Tag Archives: hyperlinks

Preview: AutoHyperlinks Plugin For Coda 1.6

The guys at Panic just released an update to Coda which, among other very useful features, includes a new plugin API.

I’ve hacked together a quick plugin around the AutoHyperlinks framework that will find raw URIs and email addresses and link them.  URIs in existing markup is skipped, mostly.

get the plugin | get the source

Quality is still a little rough, but it handles simple markup well (and you can always run it on just a selection of text).

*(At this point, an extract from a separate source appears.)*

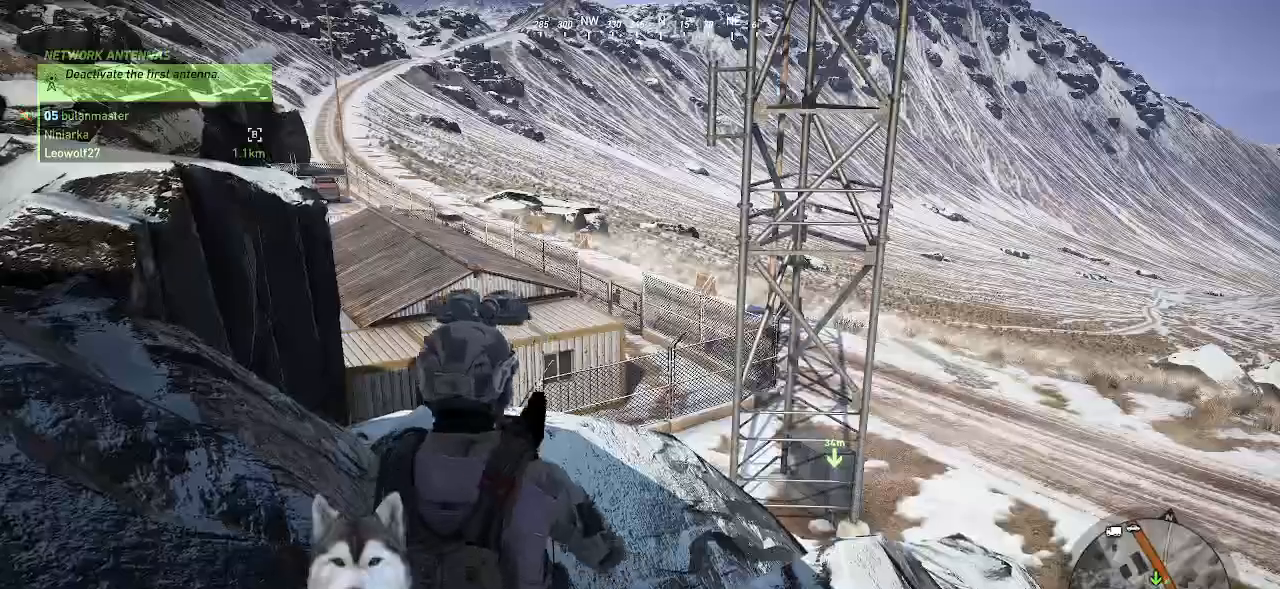
Gameplay with keyboard and mouse; each line is a JSON object with the keys and mouse buttons held at the frame after it. "events" lists presses ("down") and releases ("up") of ".", "/", "0", "1", "2", "3", "4", "5", "6", "7", "8", "9", "a", "alt_l", "alt_r", "b", "backslash", "backspace", "c", "caps_lock", "comma", "ctrl_l", "ctrl_r", "d", "e", "equals", "f", "g", "h", "i", "j", "k", "l", "lbracket", "m", "minus", "n", "o", "p", "q", "quote", "r", "rbracket", "return", "s", "semicolon", "shift_l", "shift_r", "space", "t", "tab", "tilde", "u", "v", "w", "x", "y", "z", "mouse_left", "mouse_wheel" and "mouse_right" between this image and that frame as [ms after this image, input, new state], when the widget could be followed in between. "mouse_left", "mouse_wheel", "mouse_right" = the "left", "wheel", "right" buttons of the "mouse" list. No other keys are recorded. "wheel" means that the mouse wheel is clicked or scrolled. Not read: mouse_move.
{"keys": [], "mouse": [], "events": []}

I’m releasing the plugin under a 3-clause BSD license. More to come, I hope.

Enjoy.

AutoHyperlinks.framework Has Gone BSD

Check it.

It was a lot of work getting everything in place in order to do that, but it feels good.  I love you, Mac developers.

The AIHyperlinks Framework (or, How Adium Finds Links)

I thought it was about time I wrote up a little something about the way Adium finds hyperlinks in message text. It’s all done inside a nice little OS X framework: the AIHyperlinks Framework.

The autolinking code was contained within one component of the Adium source

It contains 2 main parts: A scanner class (SHHyperlinkScanner) and the link verification scanner itself (SHLinkLexer). A data type for detected hyperlinks (SHMarkedHyperlink) is also included, but is rarely used outside the framework.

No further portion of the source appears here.